A Folha de S. Paulo anuncia que, mesmo sob nova direção, com Paulo Sérgio Passos no cargo há quase cinco meses, o Ministério dos Transportes continua descumprindo duas determinações do TCU (Tribunal de Contas da União). Uma delas chegou já na gestão de Passos.

O documento determinava que o Dnit (Departamento Nacional de Infraestrutura de Transportes) deixasse de exigir que empresas interessadas em obras visitassem antes o local. Para o TCU, isso restringe a competitividade. No entanto, licitações abertas depois dessa determinação mantiveram a exigência. Também permanece a ausência de indicadores de desempenho de rodovias, ferrovias e hidrovias.

Mas quem respeita o TCU? A administração pública é mesmo uma grande esculhambação. Basta dizer que a própria Folha,em reportagem de Lucio Vaz, denuncia que o ministro aposentado do TCU Ubiratan Aguiar acumulou várias aposentadorias enquanto esteve no cargo, recebendo valores acima do teto constitucional, atualmente de R$ 26,7 mil.

Aguiar atuou no tribunal de maio de 2001 a agosto deste ano. Desistiu da aposentadoria de procurador estadual em março de 2008. Acionado pelo Ministério Público Federal no Ceará, ele teve de renunciar na semana passada também aos benefícios como ex-vereador e ex-deputado estadual. Era um verdadeiro cabide de aposentadorias.

Apenas essas duas remunerações somavam cerca de R$ 12 mil. Incluindo os vencimentos de ministro do TCU (95% do teto), a renda mensal de Aguiar alcançava pelo menos R$ 37,3 mil, sem contar o valor da aposentadoria como procurador, que o levava a ganhar uma quantia ainda maior.

No último dia 16, o procurador Marcelo Monte deu prazo de 10 dias para Aguiar renunciar aos proventos como ex-vereador, ex-deputado e procurador aposentado. Uma eventual omissão resultaria em ação civil pública contra o ministro aposentado para “sanar judicialmente a indevida acumulação”.

Em outubro de 2009, quando Aguiar era presidente do TCU (por coincidência, é claro), uma decisão do tribunal permitiu o acúmulo de aposentadorias do serviço público com salários de congressistas além do limite do teto constitucional.

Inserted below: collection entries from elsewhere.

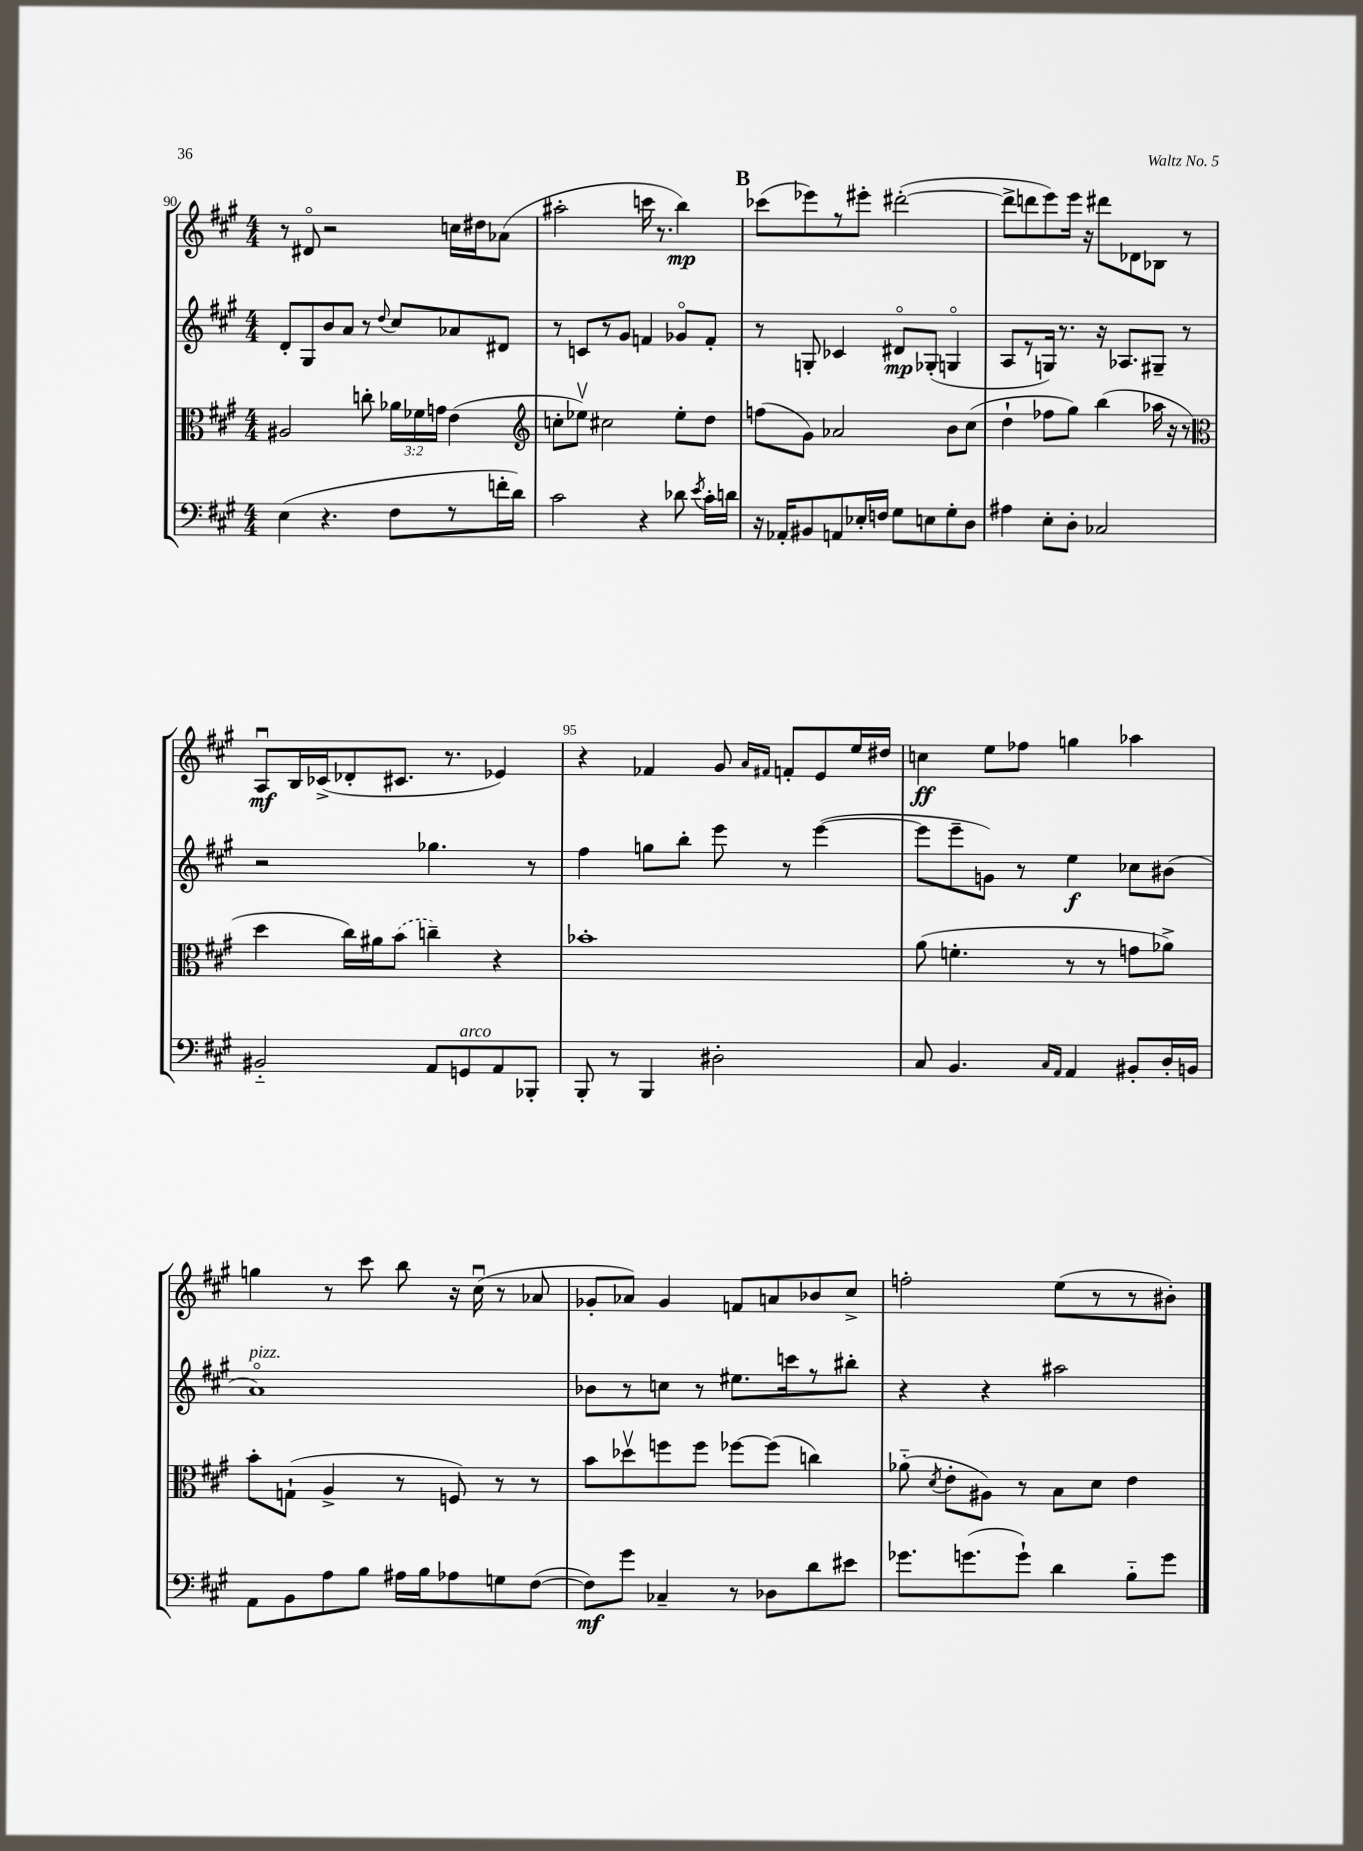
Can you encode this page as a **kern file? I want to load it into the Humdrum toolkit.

**kern	**kern	**kern	**kern
*staff4	*staff3	*staff2	*staff1
*clefF4	*clefC3	*clefG2	*clefG2
*k[f#c#g#]	*k[f#c#g#]	*k[f#c#g#]	*k[f#c#g#]
*M4/4	*M4/4	*M4/4	*M4/4
(4E	2A#	8d'	8r
.	.	8G#	8d#o
4.r	.	8b	2r
.	.	8a	.
.	8cc'	8r	.
.	.	8qqdd	.
8F#	24a-	8cc#	.
.	24f-	.	.
.	24g	.	.
8r	(4e	8a-	16cc
.	.	.	16dd#
16f'	.	8d#	(8a-
16d)	.	.	.
=	=	=	=
*	*clefG2	*	*
2c#	8cc'	8r	2aa#'
.	8ee-v)	8c	.
.	2cc#	8r	.
.	.	8g#	.
4r	.	4f	16ccc
.	.	.	8.r
8d-	8ee-'	8g-o	4bb)
8qe	.	.	.
16c#'	8dd	8f'	.
16d	.	.	.
=	=	=	=
16r	(8ff	8r	(8ccc-
16AA-'	.	.	.
8BB#	8g#)	8G'	8eee-)
8AA	2a-	4c-	8r
16E-'	.	.	8eee#'
16F	.	.	.
8G#	.	8d#o	([2ddd#'
8E	.	(8G-'	.
8G#'	8b	4Go	.
8D	(8cc#	.	.
=	=	=	=
4A#	4dd`	8A	8ddd#^]
.	.	8r	8ddd
8E'	8ff-	16G)	8eee)
.	.	8.r	.
8D'	8gg#)	.	16eee
.	.	.	16r
2C-	(4bb	16r	8ddd#
.	.	8.A-	.
.	.	.	8d-
.	16aa-	8G#~	8B-
.	16r	.	.
.	8r	8r	8r
=	=	=	=
*	*clefC3	*	*
2BB#'~	4dd	2r	8Au
.	.	.	16B
.	.	.	(16c-^
.	16cc#)	.	8d-'
.	16a#	.	.
.	(8b	.	8.c#
8AA	4cc~)	4.gg-	.
.	.	.	8.r
8GG	.	.	.
8AA	4r	.	4e-)
8BBB-'	.	8r	.
=	=	=	=
8BBB'	1b-'	4ff#	4r
8r	.	.	.
4BBB	.	8gg	4f-
.	.	8bb'	.
2D#'	.	8eee	8g#
.	.	.	16qqa
.	.	.	16qqf#
.	.	8r	8f'
.	.	([4eee	8e
.	.	.	16ee
.	.	.	16dd#
=	=	=	=
8C#	(8a	8eee]	4cc
4.BB	4.f'	8eee~	.
.	.	8g)	8ee
.	.	8r	8ff-
16qqC#	.	.	.
16qqAA	.	.	.
4AA	8r	4ee	4gg
.	8r	.	.
8BB#'	8g	8cc-	4aa-
16D'	8a-^)	(8b#	.
16BB	.	.	.
=	=	=	=
8AA	8b'	1ao)	4gg
8BB	(8G`	.	.
8A	4A^	.	8r
8B	.	.	8ccc#
16A#	8r	.	8bb
16B	.	.	.
8A-	8F)	.	16r
.	.	.	(16cc#u
8G	8r	.	8r
([8F#	8r	.	8a-
=	=	=	=
8F#])	8b	8b-	8g-'
8g#	8dd-v	8r	8a-)
4C-~	8ff	8cc	4g-
.	8ff	8r	.
8r	[8ff-	8.ee#	8f
8D-	(8ff-]	.	8a
.	.	16ccc	.
8d	4cc)	8r	8b-
8e#	.	8bb#'	8cc#^
=	=	=	=
8.g-	(8a-'~	4r	2ff'
.	8qd	.	.
.	8e'	.	.
(8.g	.	.	.
.	8A#)	4r	.
8g`)	8r	.	.
4d	8B	2aa#	(8ee
.	8d	.	8r
8B'~	4e	.	8r
8g	.	.	8b#')
==	==	==	==
*-	*-	*-	*-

Foi mera coincidência, e o tribunal até manteve o teto como regra geral, mas entendeu que a sua aplicação, no caso de servidores de esferas de governo ou Poderes distintos, dependia da regulamentação da Constituição e da criação de um cadastro nacional de dados sobre remuneração de servidores.

Aguiar disse que não havia dispensado esses rendimentos antes porque aguardava que o Congresso regulamentasse os casos de acúmulo de aposentadorias. Afirmou que desistiu do benefício como procurador por “cautela”. Que cara de pau, hein?